From 0dd6fcaf2213c6e5f53ec4bc4dbe320469941e81 Mon Sep 17 00:00:00 2001
From: Naa <Heiko.Raible@gmail.com>
Date: Thu, 25 Nov 2021 11:16:26 +0100
Subject: [PATCH] fix code cleanup

---
 src/grammar_checker.py | 111 +++++++++++++++++++----------------------
 1 file changed, 50 insertions(+), 61 deletions(-)

diff --git a/src/grammar_checker.py b/src/grammar_checker.py
index 0d2512b..be0aab9 100644
--- a/src/grammar_checker.py
+++ b/src/grammar_checker.py
@@ -1,7 +1,6 @@
+import sys
 import json
 import nltk
-from typing import Union
-import sys
 from nltk.util import ngrams
 
 
@@ -21,42 +20,6 @@ class GrammarChecker:
         with open(f"../data/corpus_n={n}.json", "r") as infile:
             self.corpus = json.load(infile)
 
-    def get_probs_of_gram(self,gram: Union[list,tuple]) -> float:
-        # Get first character of toekn/word in gram
-        first_char = gram[0][0]
-        # Get length of gram -1 for preceeding tokens
-        length_gram = len(gram) -1
-        # Get first n-1 tokens in gram
-        first_n_1_token = gram[:length_gram]
-        # Search corpus for first character
-        search_corpus =self.corpus[first_char]
-        #Initiate count for total  of grams with preceding tokens and 
-        #also count for total grams with exactly the same gram
-        total_value = 0
-        conditional_value = 0
-        for key, value  in search_corpus.items():
-            # split words into list of tokens//grams in corpus
-            splitted = key.split()
-            if  splitted[:length_gram] == list(first_n_1_token):
-                total_value += value
-            if splitted == list(gram):
-                conditional_value += value
-        try:
-            prob = conditional_value/total_value
-            if prob == 0.0:
-                prob = 1/sys.maxsize
-        except ZeroDivisionError:
-            prob = 1/sys.maxsize
-        return prob
-
-    def get_chained_probability(self,list_of_ngrams:list) -> list:
-        list_of_probs=[self.get_probs_of_gram(i) for i in list_of_ngrams]
-        # list_of_cum_probs = [get_probs_of_gram(i,dictionary) for i in split_sliding_ngram(input,n)[:position]]
-        list_of_cum =[list_of_probs[0]]
-        for i in range(1,len(list_of_probs)):
-            list_of_cum.append(list_of_cum[-1]*list_of_probs[i])
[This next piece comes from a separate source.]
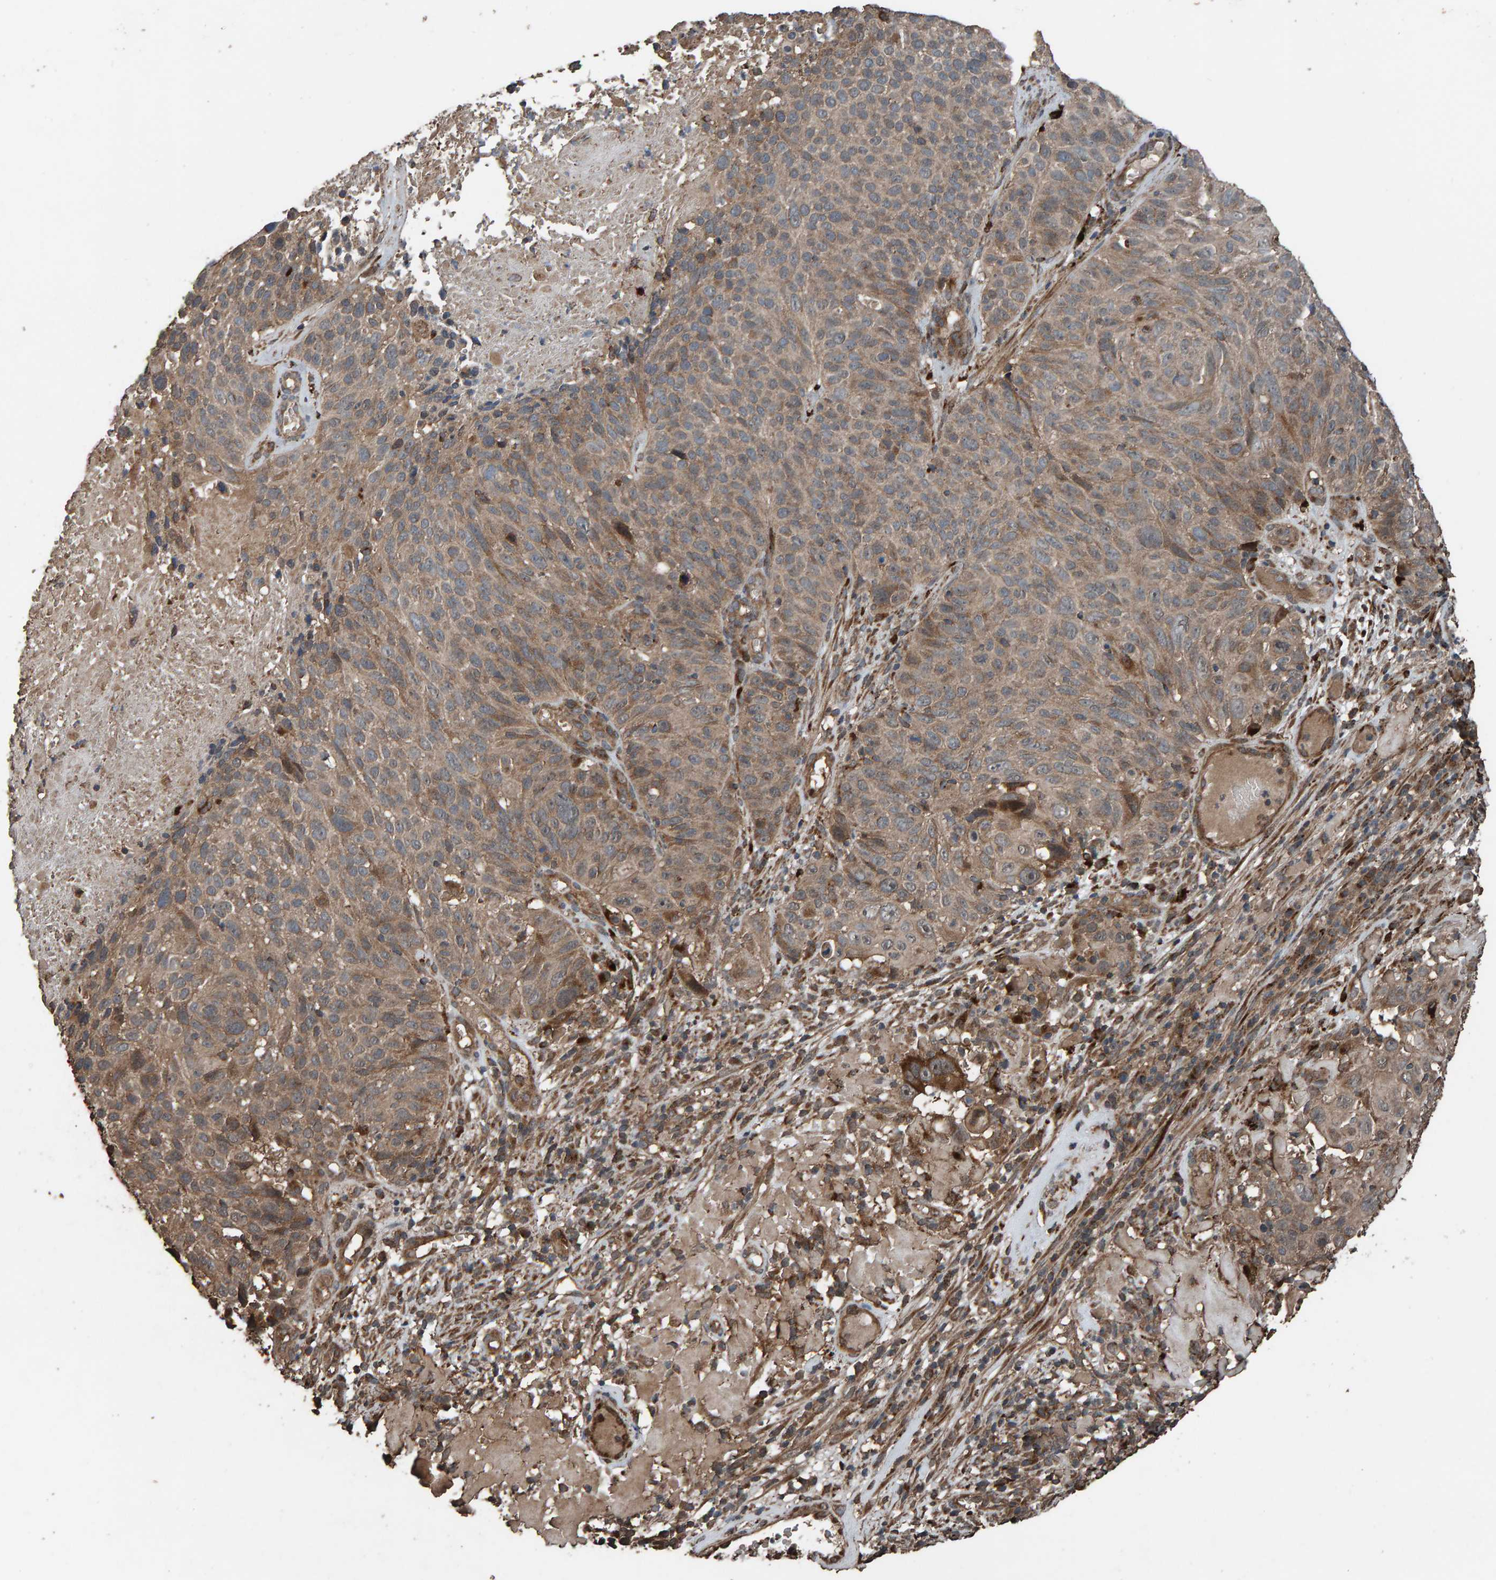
{"staining": {"intensity": "moderate", "quantity": ">75%", "location": "cytoplasmic/membranous"}, "tissue": "cervical cancer", "cell_type": "Tumor cells", "image_type": "cancer", "snomed": [{"axis": "morphology", "description": "Squamous cell carcinoma, NOS"}, {"axis": "topography", "description": "Cervix"}], "caption": "Moderate cytoplasmic/membranous protein expression is appreciated in about >75% of tumor cells in squamous cell carcinoma (cervical).", "gene": "DUS1L", "patient": {"sex": "female", "age": 74}}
-        return  list_of_cum
-
     def check(self, sentence):
         """ checks a sentence for errors and recursively corrects the first one """
         # add padding
@@ -64,9 +27,10 @@ class GrammarChecker:
         sentence = self.start_tag*(self.n-1) + sentence + self.end_tag*(self.n-1)
         # create n_grams list
         n_grams = list(nltk.ngrams(self.tokenizer.tokenize(sentence), self.n))
-        # find first error and it's correction
-        i_error = self.find_gram_lowest_prob(n_grams)
-        print(n_grams[i_error])
+        # find error
+        i_error = self.find_index_of_error(n_grams)
+        print(f"erroneous n-gram:\n{n_grams[i_error]} at position {i_error}")
+
         # if error detected
         # if i_error:
         #     # find correction
@@ -90,23 +54,50 @@ class GrammarChecker:
         #     # return sentence
         #     return sentence
         
-    # def find_first_error(self, n_grams):
-    #     """ finds error (now look up, later markov chains) """
-    #     # iterate through n_grams
-    #     for i, n_gram in enumerate(n_grams):
-    #         # determine first character for look up in corpus
-    #         initial_char = n_gram[0][0]
-    #         # create n_gram_str to look up
-    #         n_gram_str = " ".join(n_gram)
-    #         # if n_gram is not in corpus
-    #         if n_gram_str not in self.corpus[initial_char]:
-    #             return i
-    #     return None
+    def get_prob_of_n_gram(self, n_gram):
+        """ calculates probability of n_gram """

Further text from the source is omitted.